Holdbacks create distrustful relationships, defer payment on completed services for months or years into the future, and produce reconciliation errors galore, among many other issues- all in an industry where the majority of payees are biotechs with no revenues and CROs who have already been paid in advance to pay sites later.
So how do research sites negotiate better outcomes on holdbacks? Take it in steps:
Strike the language- all of it. Optionally, briefly explain why or just say “we do not agree to holdbacks”.
Strike it again (and again). Stand your ground.
Reduce the payment terms by 15-30 days on payments subject to holdback.
Require payments monthly instead of quarterly (always do this anyways).
Make all held-back funds immediately due and payable when sponsor or CRO is in breach of its payment responsibilities.
Eliminate all future holdback requirements once the first payment breach occurs.
For longer projects, require holdback balances be reconciled and paid every 6-12 months
Increase the late fee penalty
Make these steps part of your negotiation policy that staff are trained on. Enter the negotiation knowing that your counterparty (whether Sponsor or CRO) already has the funding in hand for your contract. This knowledge gives you significant leverage to negotiate payment terms favorable to you.
If you hit an impasse, recognize you are likely not interacting with a decision maker (especially at a CRO). Ask your counterpart who should get involved to resolve the impasse.

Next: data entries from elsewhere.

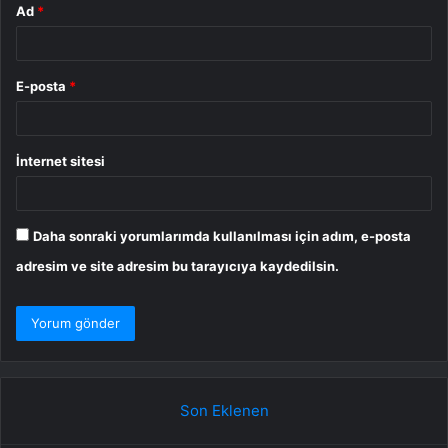
Ad
*
E-posta
*
İnternet sitesi
Daha sonraki yorumlarımda kullanılması için adım, e-posta
adresim ve site adresim bu tarayıcıya kaydedilsin.
Son Eklenen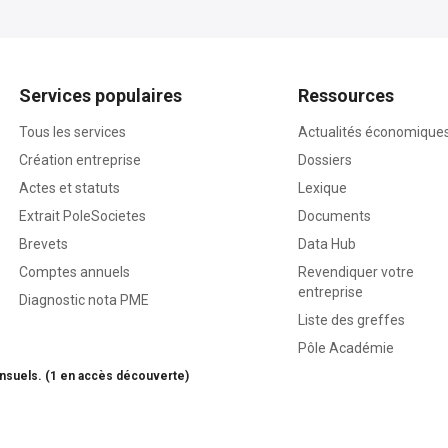
Services populaires
Ressources
Tous les services
Actualités économique
Création entreprise
Dossiers
Actes et statuts
Lexique
Extrait PoleSocietes
Documents
Brevets
Data Hub
Comptes annuels
Revendiquer votre
entreprise
Diagnostic nota PME
Liste des greffes
Pôle Académie
nsuels. (1 en accès découverte)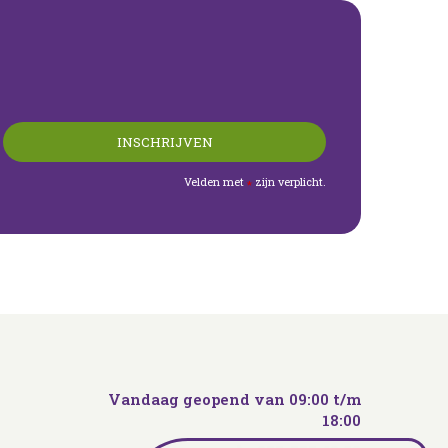
Velden met
zijn verplicht.
*
Vandaag geopend van
09:00
t/m
18:00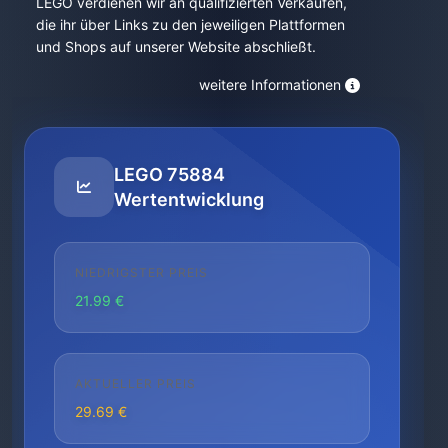
LEGO verdienen wir an qualifizierten Verkäufen,
die ihr über Links zu den jeweiligen Plattformen
und Shops auf unserer Website abschließt.
weitere Informationen
LEGO 75884
Wertentwicklung
NIEDRIGSTER PREIS
21.99 €
AKTUELLER PREIS
29.69 €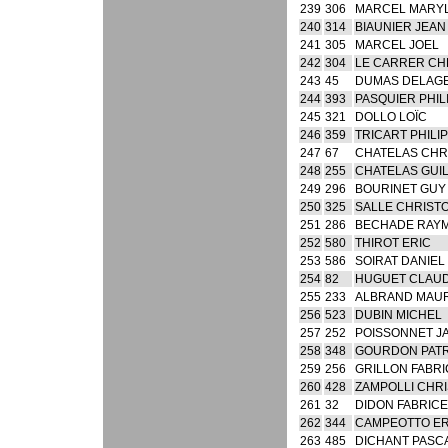
239
306
MARCEL MARYL
240
314
BIAUNIER JEAN
241
305
MARCEL JOEL
242
304
LE CARRER CH
243
45
DUMAS DELAGE
244
393
PASQUIER PHIL
245
321
DOLLO LOÏC
246
359
TRICART PHILI
247
67
CHATELAS CHR
248
255
CHATELAS GUI
249
296
BOURINET GUY
250
325
SALLE CHRIST
251
286
BECHADE RAY
252
580
THIROT ERIC
253
586
SOIRAT DANIEL
254
82
HUGUET CLAU
255
233
ALBRAND MAU
256
523
DUBIN MICHEL
257
252
POISSONNET J
258
348
GOURDON PATR
259
256
GRILLON FABRI
260
428
ZAMPOLLI CHRI
261
32
DIDON FABRICE
262
344
CAMPEOTTO ER
263
485
DICHANT PASC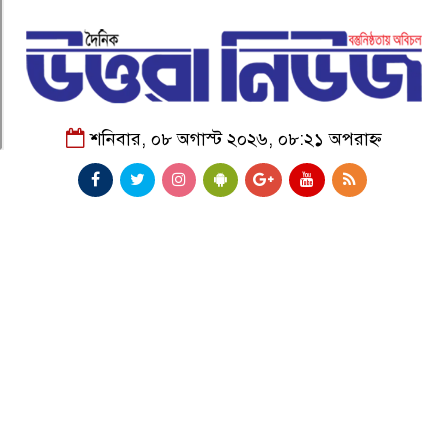
শনিবার, ০৮ অগাস্ট ২০২৬, ০৮:২১ অপরাহ্ন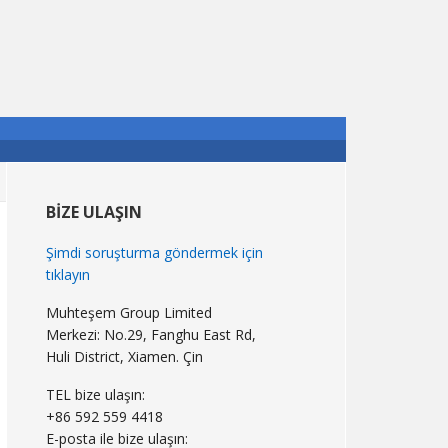
Birincil
Kenar
BIZE ULAŞIN
Çubuğu
Şimdi soruşturma göndermek için
tıklayın
Muhteşem Group Limited
Merkezi: No.29, Fanghu East Rd,
Huli District, Xiamen. Çin
TEL bize ulaşın:
+86 592 559 4418
E-posta ile bize ulaşın: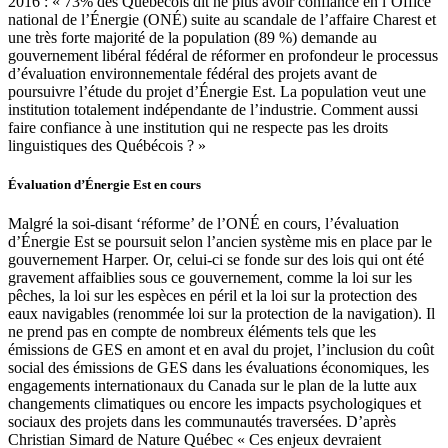
2016 : « 73% des Québécois dit ne plus avoir confiance en l’Office
national de l’Énergie (ONÉ) suite au scandale de l’affaire Charest et
une très forte majorité de la population (89 %) demande au
gouvernement libéral fédéral de réformer en profondeur le processus
d’évaluation environnementale fédéral des projets avant de
poursuivre l’étude du projet d’Énergie Est. La population veut une
institution totalement indépendante de l’industrie. Comment aussi
faire confiance à une institution qui ne respecte pas les droits
linguistiques des Québécois ? »
Évaluation d’Énergie Est en cours
Malgré la soi-disant ‘réforme’ de l’ONÉ en cours, l’évaluation
d’Énergie Est se poursuit selon l’ancien système mis en place par le
gouvernement Harper. Or, celui-ci se fonde sur des lois qui ont été
gravement affaiblies sous ce gouvernement, comme la loi sur les
pêches, la loi sur les espèces en péril et la loi sur la protection des
eaux navigables (renommée loi sur la protection de la navigation). Il
ne prend pas en compte de nombreux éléments tels que les
émissions de GES en amont et en aval du projet, l’inclusion du coût
social des émissions de GES dans les évaluations économiques, les
engagements internationaux du Canada sur le plan de la lutte aux
changements climatiques ou encore les impacts psychologiques et
sociaux des projets dans les communautés traversées. D’après
Christian Simard de Nature Québec « Ces enjeux devraient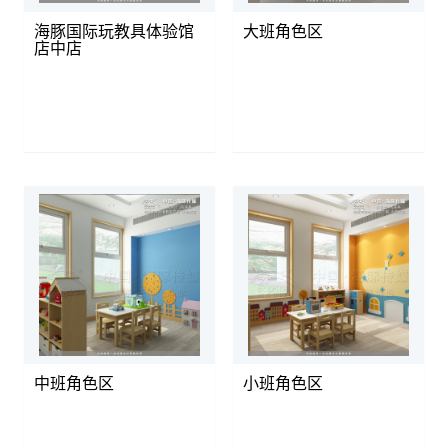
海豚国际玩教具体验馆
大班角色区
店中店
中班角色区
小班角色区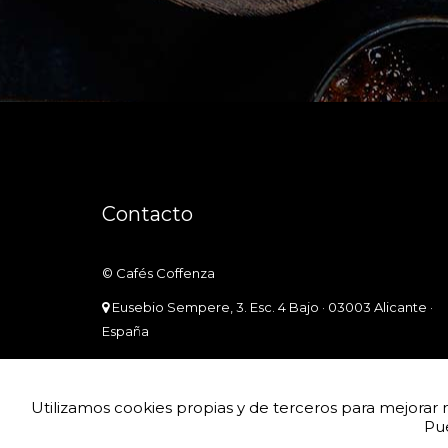
Contacto
©
Cafés Coffenza
Eusebio Sempere, 3. Esc. 4 Bajo
·
03003
Alicante
·
España
info@cafescoffenza.com
673 143 400
Utilizamos cookies propias y de terceros para mejorar 
Pu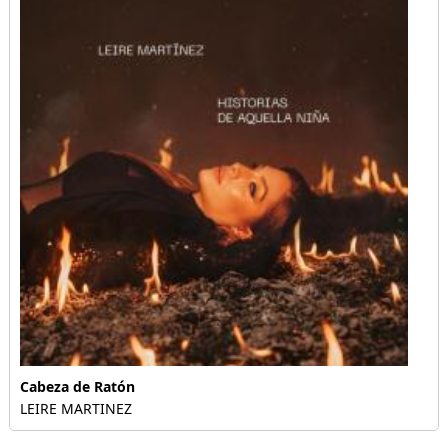
Cabeza de Ratón
LEIRE MARTINEZ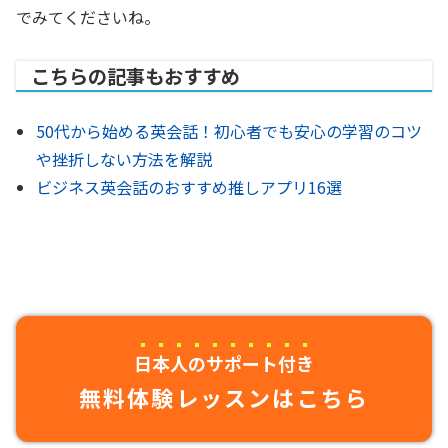
でみてくださいね。
こちらの記事もおすすめ
50代から始める英会話！初心者でも安心の学習のコツ
や挫折しない方法を解説
ビジネス英会話のおすすめ推しアプリ16選
日本人のサポート付き
無料体験レッスンはこちら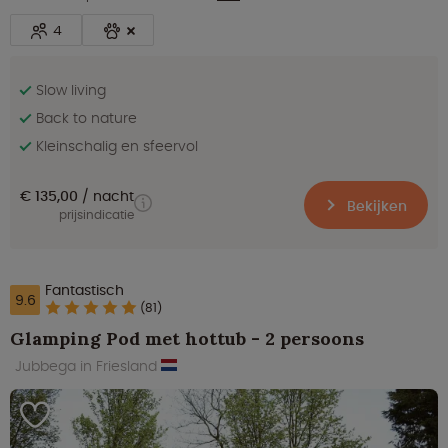
4
Slow living
Back to nature
Kleinschalig en sfeervol
€ 135,00
nacht
Bekijken
prijsindicatie
Fantastisch
9.6
(81)
Glamping Pod met hottub - 2 persoons
Jubbega in Friesland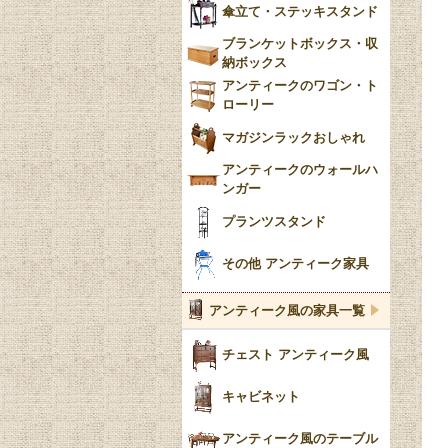
傘立て・ステッキスタンド
ブランケットボックス・収
納ボックス
アンティークのワゴン・ト
ローリー
マガジンラックおしゃれ
アンティークのウォールハ
ンガー
プランツスタンド
その他 アンティーク家具
アンティーク風の家具一覧
チェスト アンティーク風
キャビネット
アンティーク風のテーブル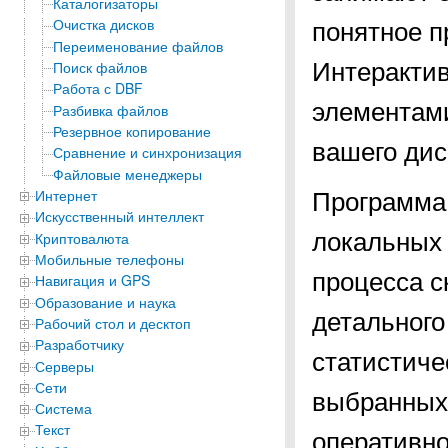
Каталогизаторы
понятное п
Очистка дисков
Переименование файлов
Интеракти
Поиск файлов
Работа с DBF
элементами
Разбивка файлов
Резервное копирование
вашего дис
Сравнение и синхронизация
Файловые менеджеры
Программа
Интернет
Искусственный интеллект
локальных 
Криптовалюта
Мобильные телефоны
процесса с
Навигация и GPS
Образование и наука
детального
Рабочий стол и десктоп
Разработчику
статистиче
Серверы
Сети
выбранных 
Система
Текст
оперативно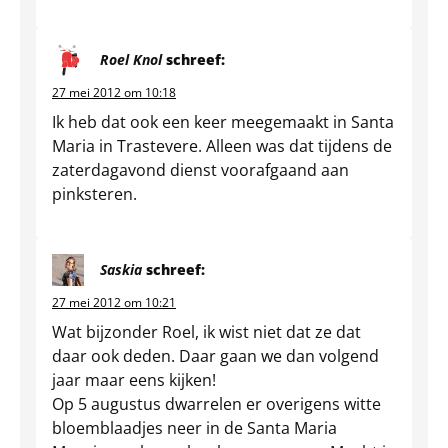
Roel Knol
schreef:
27 mei 2012 om 10:18
Ik heb dat ook een keer meegemaakt in Santa
Maria in Trastevere. Alleen was dat tijdens de
zaterdagavond dienst voorafgaand aan
pinksteren.
Saskia
schreef:
27 mei 2012 om 10:21
Wat bijzonder Roel, ik wist niet dat ze dat
daar ook deden. Daar gaan we dan volgend
jaar maar eens kijken!
Op 5 augustus dwarrelen er overigens witte
bloemblaadjes neer in de Santa Maria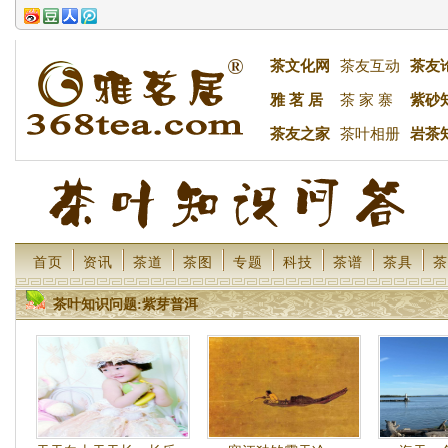
茶文化网
茶友互动
茶友
雅 茗 居
茶 家 寨
紫砂
茶友之家
茶叶相册
岩茶
首页
资讯
茶道
茶图
专题
科技
茶谱
茶具
茶
茶叶知识问题:紫芽普洱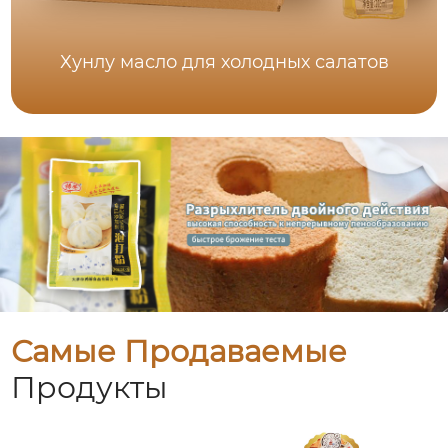
Хунлу масло для холодных салатов
Самые Продаваемые
Продукты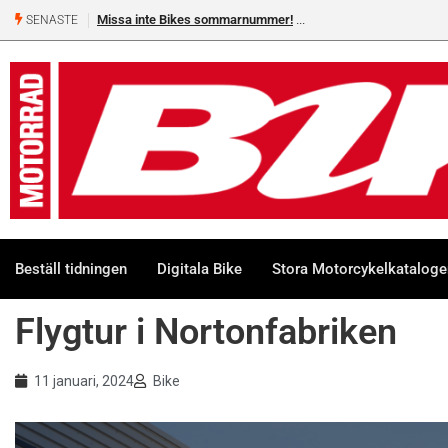
Missa inte Bikes sommarnummer!
Shelby Turner, klar för 
SENASTE
Beställ tidningen
Digitala Bike
Stora Motorcykelkatalog
Flygtur i Nortonfabriken
11 januari, 2024
Bike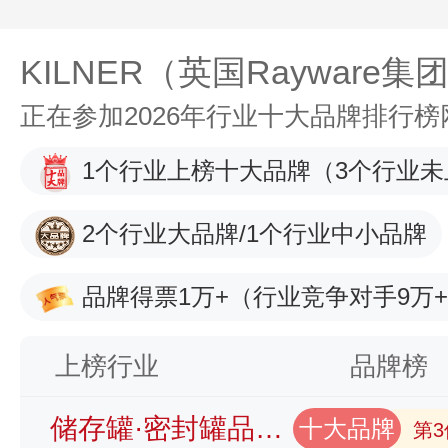
KILNER（英国Rayware集
正在参加2026年行业十大品牌排行
1个行业上榜十大品牌
（3个行业未
2个行业大品牌/1个行业中小品牌
品牌得票1万+
（行业竞争对手9万
上榜行业
品牌榜
储存罐·密封罐品牌榜
十大品牌
第3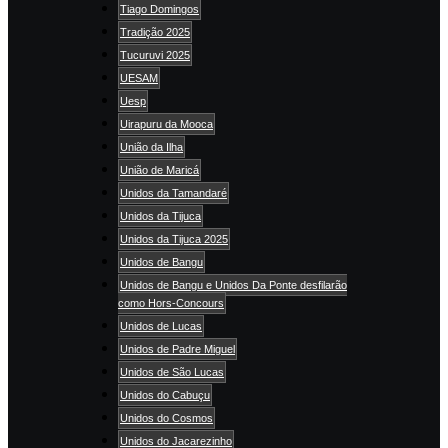
Tiago Domingos
Tradição 2025
Tucuruvi 2025
UESAM
Uesp
Uirapuru da Mooca
União da Ilha
União de Maricá
Unidos da Tamandaré
Unidos da Tijuca
Unidos da Tijuca 2025
Unidos de Bangu
Unidos de Bangu e Unidos Da Ponte desfilarão
como Hors-Concours
Unidos de Lucas
Unidos de Padre Miguel
Unidos de São Lucas
Unidos do Cabuçu
Unidos do Cosmos
Unidos do Jacarezinho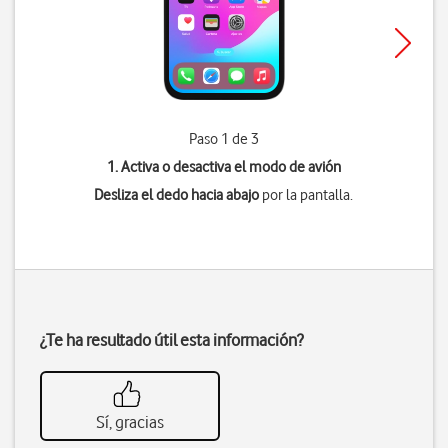
Paso 1 de 3
1. Activa o desactiva el modo de avión
Desliza el dedo hacia abajo
por la pantalla.
¿Te ha resultado útil esta información?
Sí, gracias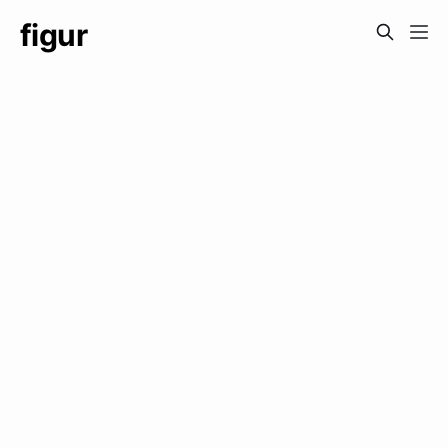
figur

Realize just how much is at stake in these negotiations- consistently poor outcomes in contract negotiations play a pivotal role in why many organizations underperform their financial goals. This concept applies to research sites more than any other organizational type I’ve come across in my career.
*P.S.- CROs are not part of the holdback problem. CROs hate holdbacks- they are a reconciliation nightmare. If a CRO is demanding you agree to a holdback, it’s because the sponsor requires them to.